Down to the last line, print the material below verbatim.

____

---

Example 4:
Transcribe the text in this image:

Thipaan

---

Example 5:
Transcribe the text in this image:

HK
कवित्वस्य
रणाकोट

____

_WRITTEN RESPONSE_
---

Example 4:
Transcribe the text in this image:

Thipaan

---

Example 5:
Transcribe the text in this image:

HK
कवित्वस्य
रणाकोट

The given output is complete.